#### Task statement:
The line containing "Niveles de las clases" marks the end; write out exactly every line from the start of the data up to and including it, without the pictures.

Data entries
──────
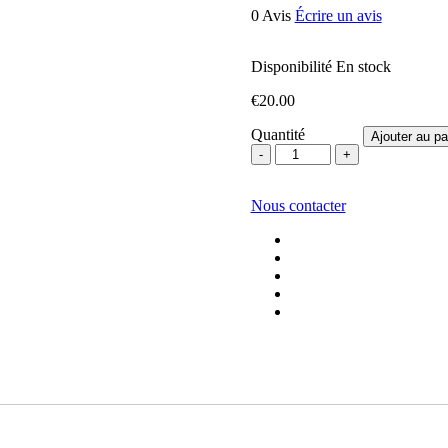
0 Avis
Écrire un avis
Disponibilité
En stock
€
20.00
Quantité
Ajouter au pa
quantité
de
Systeme
Nous contacter
de
chauffe
Dum
Skull
Dome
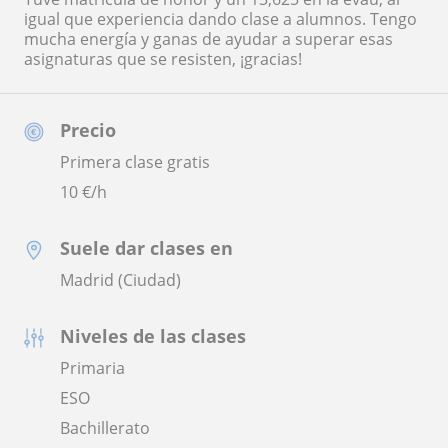
igual que experiencia dando clase a alumnos. Tengo
mucha energía y ganas de ayudar a superar esas
asignaturas que se resisten, ¡gracias!
Precio
Primera clase gratis
10
€/h
Suele dar clases en
Madrid (Ciudad)
Niveles de las clases
Primaria
ESO
Bachillerato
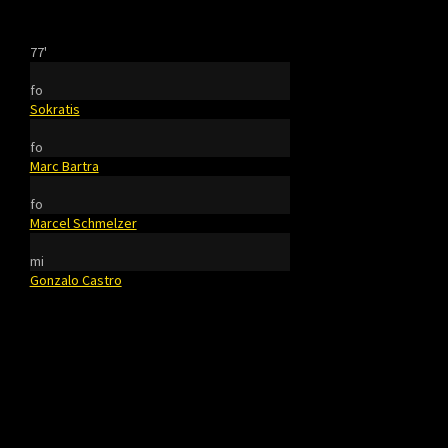
77'
fo
Sokratis
fo
Marc Bartra
fo
Marcel Schmelzer
mi
Gonzalo Castro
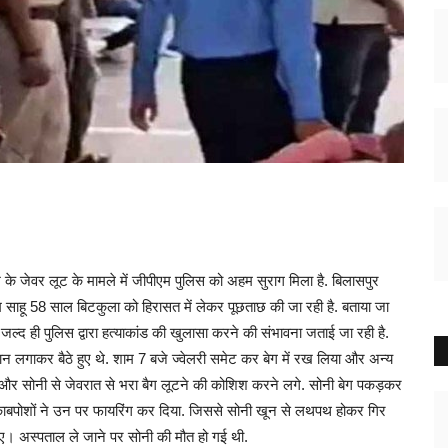
 के जेवर लूट के मामले में जीपीएम पुलिस को अहम सुराग मिला है. बिलासपुर
म साहू 58 साल बिटकुला को हिरासत में लेकर पूछताछ की जा रही है. बताया जा
जल्द ही पुलिस द्वारा हत्याकांड की खुलासा करने की संभावना जताई जा रही है.
कान लगाकर बैठे हुए थे. शाम 7 बजे ज्वेलरी समेट कर बेग में रख लिया और अन्य
और सोनी से जेवरात से भरा बैग लूटने की कोशिश करने लगे. सोनी बेग पकड़कर
नकाबपोशों ने उन पर फायरिंग कर दिया. जिससे सोनी खून से लथपथ होकर गिर
। अस्पताल ले जाने पर सोनी की मौत हो गई थी.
──────
#### Answer space:
0 Avis
Écrire un avis
Disponibilité
En stock
€
20.00
Quantité
Ajouter au pa
quantité
de
Systeme
Nous contacter
de
chauffe
Dum
Skull
Dome
igual que experiencia dando clase a alumnos. Tengo
mucha energía y ganas de ayudar a superar esas
asignaturas que se resisten, ¡gracias!
Precio
Primera clase gratis
10
€/h
Suele dar clases en
Madrid (Ciudad)
Niveles de las clases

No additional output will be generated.